▸ **Description of the task**
The lines below starting at the line containing "middle dip: (138, 202)" and ending at the line containing "pinky tip: (154, 159)" are to be repeated exactly, with both ends kept and nothing else added.

▸ **Data**
--------------------------------

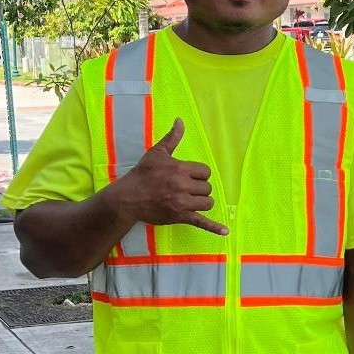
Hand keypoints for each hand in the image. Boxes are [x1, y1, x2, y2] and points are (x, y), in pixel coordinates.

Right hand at [117, 118, 227, 234]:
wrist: (128, 197)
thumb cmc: (143, 174)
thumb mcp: (157, 153)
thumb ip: (172, 138)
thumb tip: (180, 121)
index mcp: (180, 169)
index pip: (205, 172)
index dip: (199, 174)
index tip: (189, 176)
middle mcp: (183, 186)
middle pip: (207, 188)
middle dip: (199, 188)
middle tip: (186, 188)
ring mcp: (182, 203)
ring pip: (207, 203)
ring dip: (202, 202)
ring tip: (192, 200)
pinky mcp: (180, 217)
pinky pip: (201, 222)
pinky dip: (214, 228)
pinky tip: (225, 232)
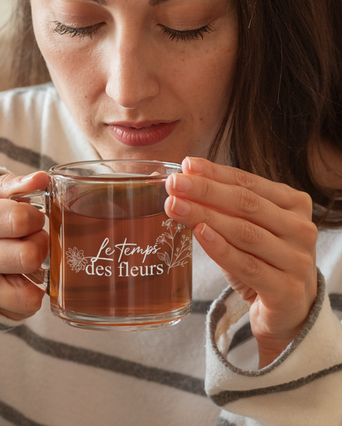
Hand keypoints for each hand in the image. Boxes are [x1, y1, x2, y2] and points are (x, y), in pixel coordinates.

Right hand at [0, 172, 49, 320]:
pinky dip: (28, 294)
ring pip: (29, 293)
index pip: (18, 220)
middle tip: (29, 237)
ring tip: (24, 259)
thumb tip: (43, 179)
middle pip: (29, 256)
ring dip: (36, 273)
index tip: (28, 216)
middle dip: (39, 242)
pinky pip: (22, 310)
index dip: (34, 216)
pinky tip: (17, 278)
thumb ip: (10, 184)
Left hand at [165, 157, 317, 367]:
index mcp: (293, 204)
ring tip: (175, 206)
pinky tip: (199, 232)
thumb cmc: (262, 260)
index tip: (186, 165)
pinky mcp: (286, 290)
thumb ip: (222, 207)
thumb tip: (183, 183)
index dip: (215, 173)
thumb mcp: (245, 228)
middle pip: (245, 204)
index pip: (248, 182)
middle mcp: (300, 229)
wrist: (288, 310)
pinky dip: (220, 248)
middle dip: (205, 191)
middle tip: (174, 184)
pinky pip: (247, 265)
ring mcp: (297, 260)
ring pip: (244, 232)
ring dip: (205, 215)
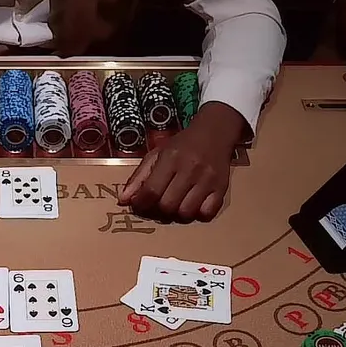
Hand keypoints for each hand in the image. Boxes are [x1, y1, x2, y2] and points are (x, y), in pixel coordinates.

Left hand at [118, 102, 240, 222]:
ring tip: (178, 202)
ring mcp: (207, 179)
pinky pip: (206, 213)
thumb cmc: (182, 145)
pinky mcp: (221, 188)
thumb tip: (123, 200)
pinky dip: (198, 212)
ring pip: (186, 212)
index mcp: (171, 158)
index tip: (140, 204)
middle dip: (160, 208)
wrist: (215, 132)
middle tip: (161, 201)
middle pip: (167, 205)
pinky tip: (195, 203)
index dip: (141, 203)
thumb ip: (139, 176)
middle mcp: (190, 169)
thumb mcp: (157, 154)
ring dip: (178, 212)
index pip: (151, 190)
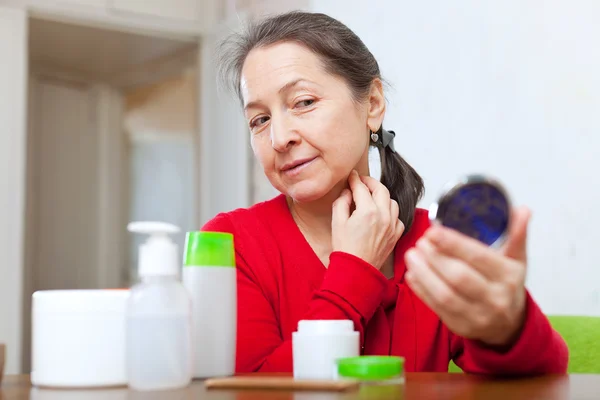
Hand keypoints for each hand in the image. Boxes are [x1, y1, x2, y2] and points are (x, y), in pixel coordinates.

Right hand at [332, 170, 403, 269]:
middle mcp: (383, 216)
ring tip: (372, 197)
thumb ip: (342, 202)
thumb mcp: (337, 222)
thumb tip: (348, 192)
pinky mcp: (396, 235)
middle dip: (371, 182)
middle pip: (381, 189)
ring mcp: (392, 225)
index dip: (355, 179)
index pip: (362, 188)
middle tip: (362, 181)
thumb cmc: (346, 249)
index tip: (352, 176)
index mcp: (368, 211)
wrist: (356, 270)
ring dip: (382, 196)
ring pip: (392, 201)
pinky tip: (382, 214)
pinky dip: (390, 212)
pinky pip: (397, 217)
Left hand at [404, 206, 530, 346]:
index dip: (454, 244)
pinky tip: (412, 274)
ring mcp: (478, 316)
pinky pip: (437, 308)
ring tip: (411, 254)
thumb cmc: (507, 284)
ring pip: (444, 295)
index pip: (479, 258)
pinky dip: (421, 290)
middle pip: (459, 277)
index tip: (433, 231)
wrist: (510, 324)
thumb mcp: (516, 259)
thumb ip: (516, 234)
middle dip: (435, 257)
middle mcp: (495, 298)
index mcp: (509, 276)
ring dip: (423, 273)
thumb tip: (522, 210)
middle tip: (421, 241)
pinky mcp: (461, 327)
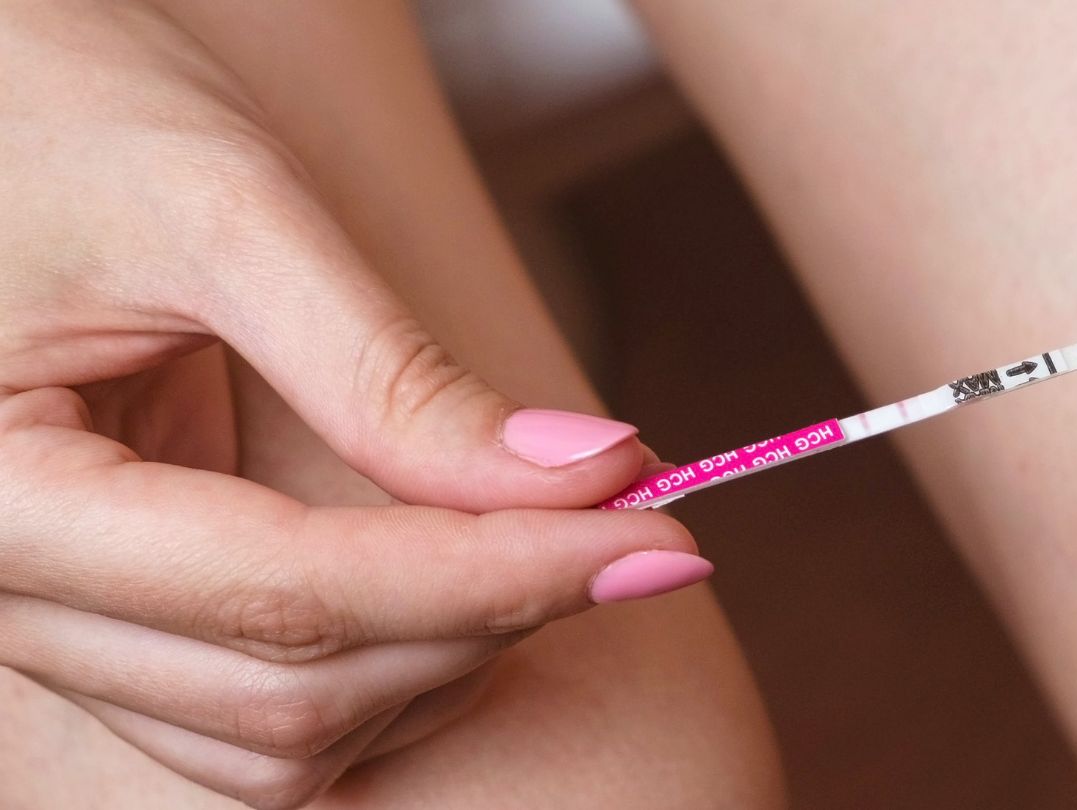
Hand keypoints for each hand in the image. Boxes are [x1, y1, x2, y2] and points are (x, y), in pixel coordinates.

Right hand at [0, 3, 707, 807]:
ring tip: (557, 546)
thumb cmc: (70, 119)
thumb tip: (585, 475)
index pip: (290, 594)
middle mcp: (7, 595)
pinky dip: (389, 671)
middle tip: (639, 526)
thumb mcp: (229, 213)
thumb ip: (391, 372)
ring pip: (279, 737)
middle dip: (490, 618)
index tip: (657, 531)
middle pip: (290, 690)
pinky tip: (470, 583)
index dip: (497, 574)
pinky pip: (259, 714)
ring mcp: (58, 620)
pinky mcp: (117, 614)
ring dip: (444, 661)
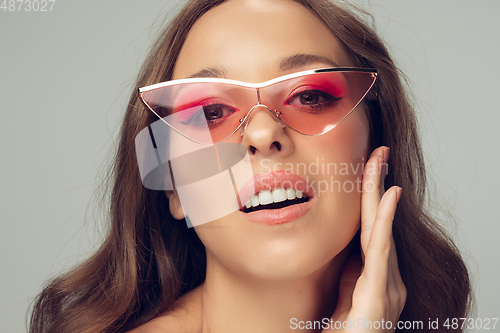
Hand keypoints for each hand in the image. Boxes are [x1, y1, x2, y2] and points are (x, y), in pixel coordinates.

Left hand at [323, 146, 405, 331]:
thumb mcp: (342, 293)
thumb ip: (346, 270)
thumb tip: (341, 245)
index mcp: (375, 276)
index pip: (373, 229)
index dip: (373, 198)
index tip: (370, 168)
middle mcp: (388, 277)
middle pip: (380, 223)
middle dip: (378, 185)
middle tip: (378, 151)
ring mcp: (388, 285)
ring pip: (381, 229)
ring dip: (380, 192)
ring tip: (378, 161)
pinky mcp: (380, 294)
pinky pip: (381, 250)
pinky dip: (386, 220)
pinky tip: (390, 195)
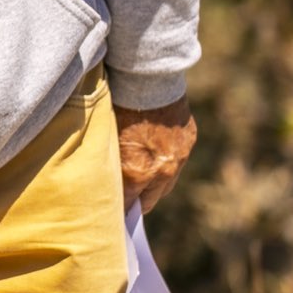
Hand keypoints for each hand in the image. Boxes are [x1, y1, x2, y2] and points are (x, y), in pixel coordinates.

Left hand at [115, 97, 195, 212]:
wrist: (147, 83)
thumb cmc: (117, 109)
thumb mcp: (107, 141)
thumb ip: (109, 165)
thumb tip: (104, 181)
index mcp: (138, 173)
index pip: (128, 202)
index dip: (119, 207)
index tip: (110, 210)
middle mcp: (162, 170)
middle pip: (150, 199)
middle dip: (138, 202)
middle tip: (125, 203)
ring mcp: (178, 157)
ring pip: (166, 184)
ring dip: (154, 186)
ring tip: (140, 185)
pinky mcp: (188, 142)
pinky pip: (177, 162)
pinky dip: (166, 164)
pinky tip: (154, 159)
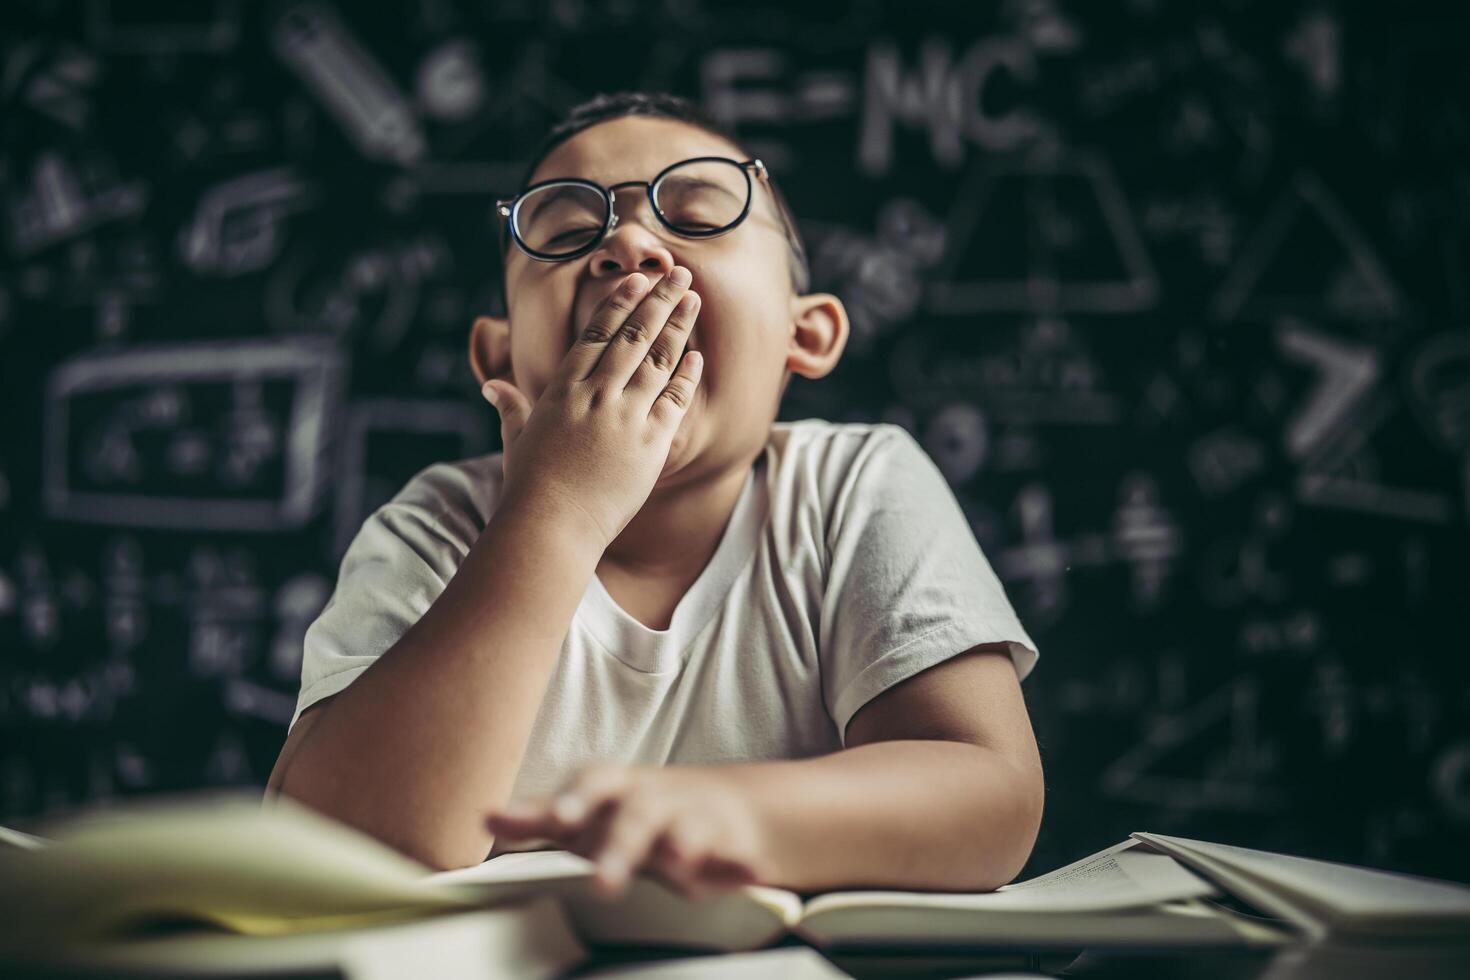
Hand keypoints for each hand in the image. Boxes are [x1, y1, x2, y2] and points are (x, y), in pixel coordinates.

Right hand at [480, 269, 702, 544]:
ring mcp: (625, 416)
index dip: (620, 302)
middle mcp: (596, 395)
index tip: (638, 279)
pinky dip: (687, 375)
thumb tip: (492, 386)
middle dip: (659, 299)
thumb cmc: (530, 487)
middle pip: (634, 335)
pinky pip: (674, 400)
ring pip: (659, 359)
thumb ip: (510, 407)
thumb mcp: (516, 440)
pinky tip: (697, 355)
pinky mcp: (649, 443)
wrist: (552, 525)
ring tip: (695, 299)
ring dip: (679, 325)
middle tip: (680, 274)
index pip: (597, 333)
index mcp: (563, 388)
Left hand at [485, 763, 767, 900]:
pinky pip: (737, 855)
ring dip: (683, 843)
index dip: (577, 799)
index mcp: (616, 789)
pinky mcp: (727, 845)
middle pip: (637, 815)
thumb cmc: (632, 810)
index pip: (594, 783)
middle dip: (622, 845)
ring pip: (687, 831)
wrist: (716, 804)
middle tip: (604, 881)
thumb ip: (540, 817)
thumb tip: (483, 814)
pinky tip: (751, 873)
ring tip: (678, 860)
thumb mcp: (589, 811)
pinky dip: (742, 864)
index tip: (560, 817)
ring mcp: (692, 819)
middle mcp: (653, 800)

--------------------------------

▸ **Output**
middle dip: (138, 202)
middle tip: (125, 203)
ring mcp: (178, 157)
ring pip: (166, 184)
ring dip: (154, 186)
ring tip: (140, 185)
pinky mcp: (188, 142)
pinky pip: (177, 162)
pinky dip: (166, 164)
pinky tip: (154, 159)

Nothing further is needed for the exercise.